I may have just the thing for the funky young man: it's a hemp cover with a black ?stencil? on the front that is (I believe) what they call "tribal" in design.

http://www.amazon.com/Eco-nique-natural-Kindle-Global-Wireless/dp/B003812LHI/ref=sr_1_1?ie=UTF8&s=electronics&qid=1281606497&sr=8-1

and at the low end of your price range no less!


----------



## 911jason (Aug 17, 2009)

Kind of a tribal barbie look...


----------



## Concrete Queen (Oct 19, 2009)

krystalspin said:


> @ concrete queen
> 
> I may have just the thing for the funky young man: it's a hemp cover with a black ?stencil? on the front that is (I believe) what they call "tribal" in design.
> 
> ...


Thank you! I think that'll be perfect for him, I went ahead and ordered it. 

Thanks for all the other suggestions, too! There are some awesome covers out there.


----------



## Archer531 (Aug 13, 2010)

Well I know you already got one for him but I like reading the Kindle with no case around it and really feel how thin and light it is so my wife and I use the Belkin Neoprene sleve.
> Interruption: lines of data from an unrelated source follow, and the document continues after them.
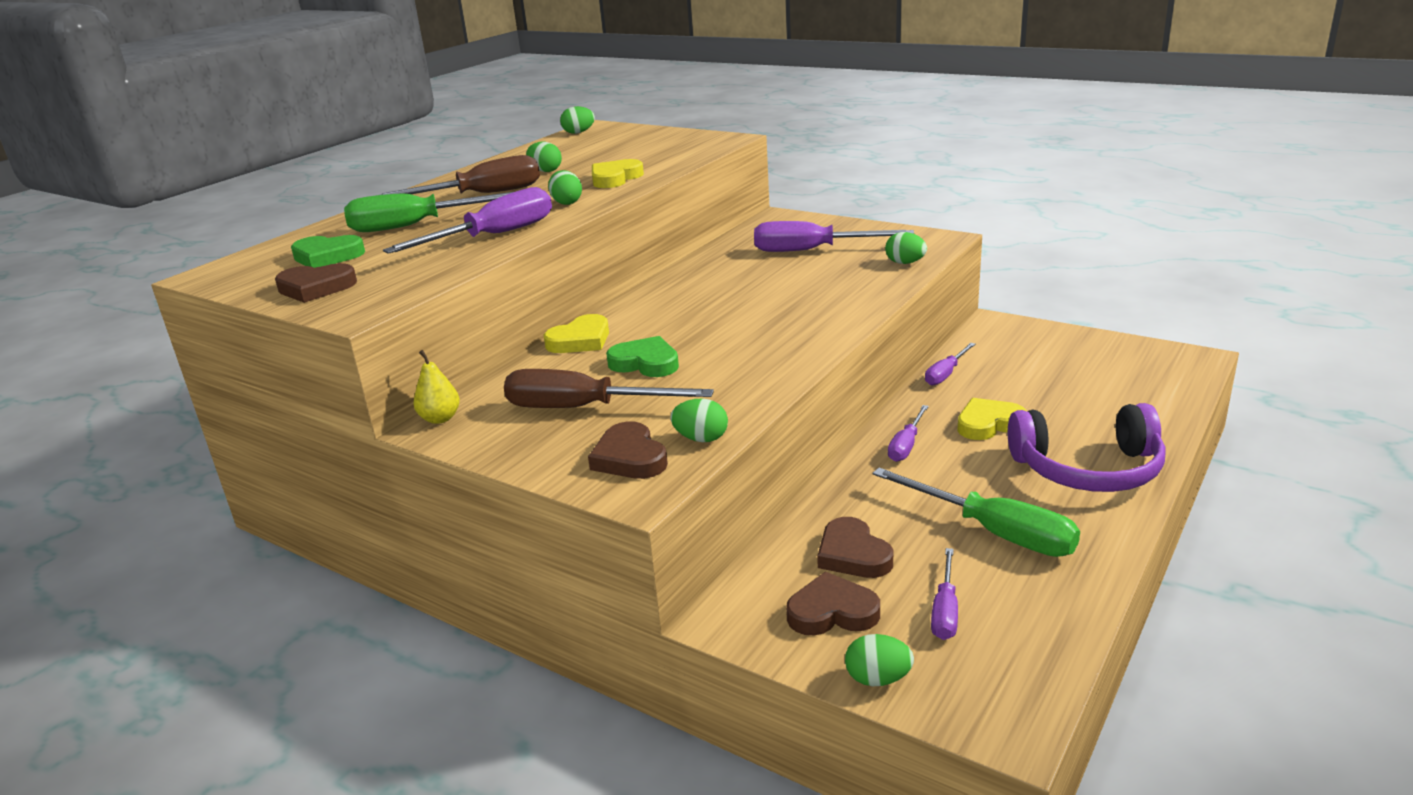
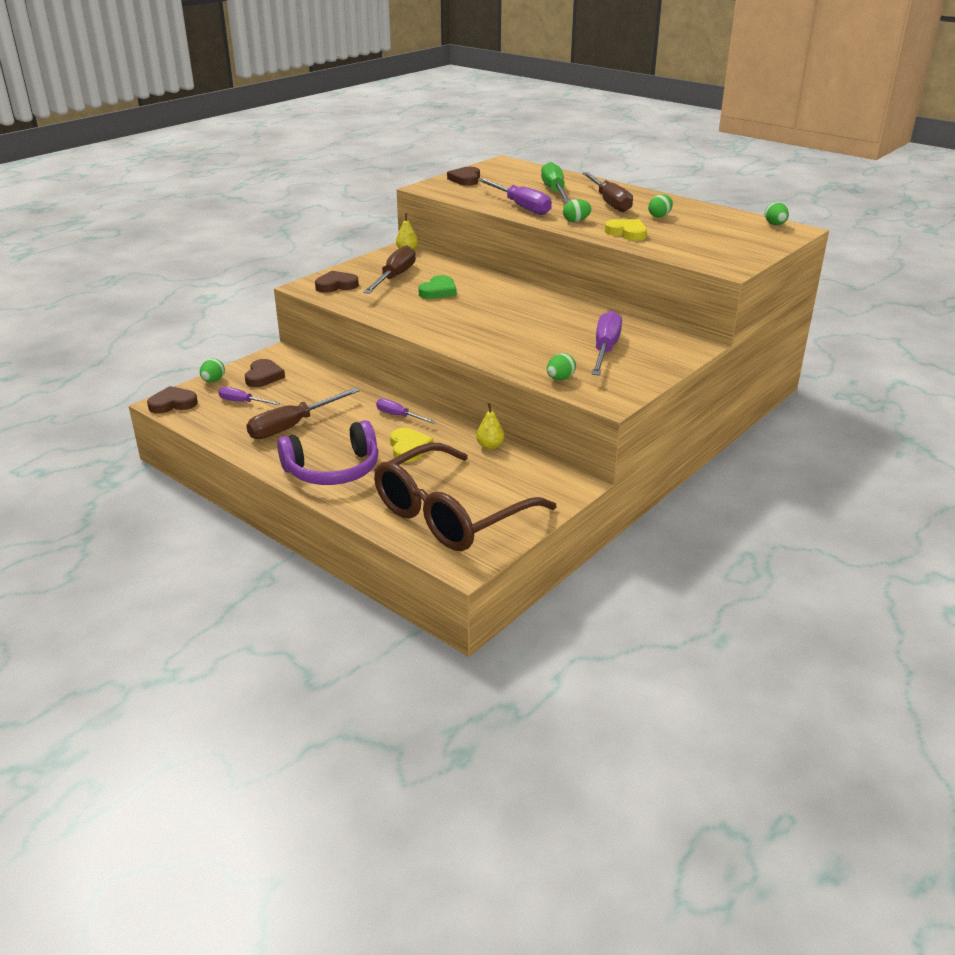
camera: 95 degrees right, 5 degrees up
green heart [291,235,365,268] -> none
yellow heart [544,314,609,353] -> none
green egg [670,399,728,442] -> none
brown heart [817,517,893,578] -> brown heart moved to [147,386,198,414]
green screwdriver [872,468,1080,557] -> brown screwdriver [246,388,360,439]
purple screwdriver [925,343,976,386] -> yellow pear [476,403,504,450]
purple headphones [1008,403,1165,492] -> purple headphones turned 120 degrees counterclockwise [277,420,378,485]
none -> brown glasses [374,443,556,551]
It's black and cushioned with nice padding around the zipper so it doesn't come in contact with the Kindle. That is what i'll get for the K3 when Belkin makes it. That way I can just slip it out and read it but still protect it around the house from the kids or in transit.


----------



## 911jason (Aug 17, 2009)

I used to use the same Belkin case and you're right, it's very nice and simple. =)


----------



## Bigal-sa (Mar 27, 2010)

I must say, as a male, I prefer the plain black leather Amazon cover...


----------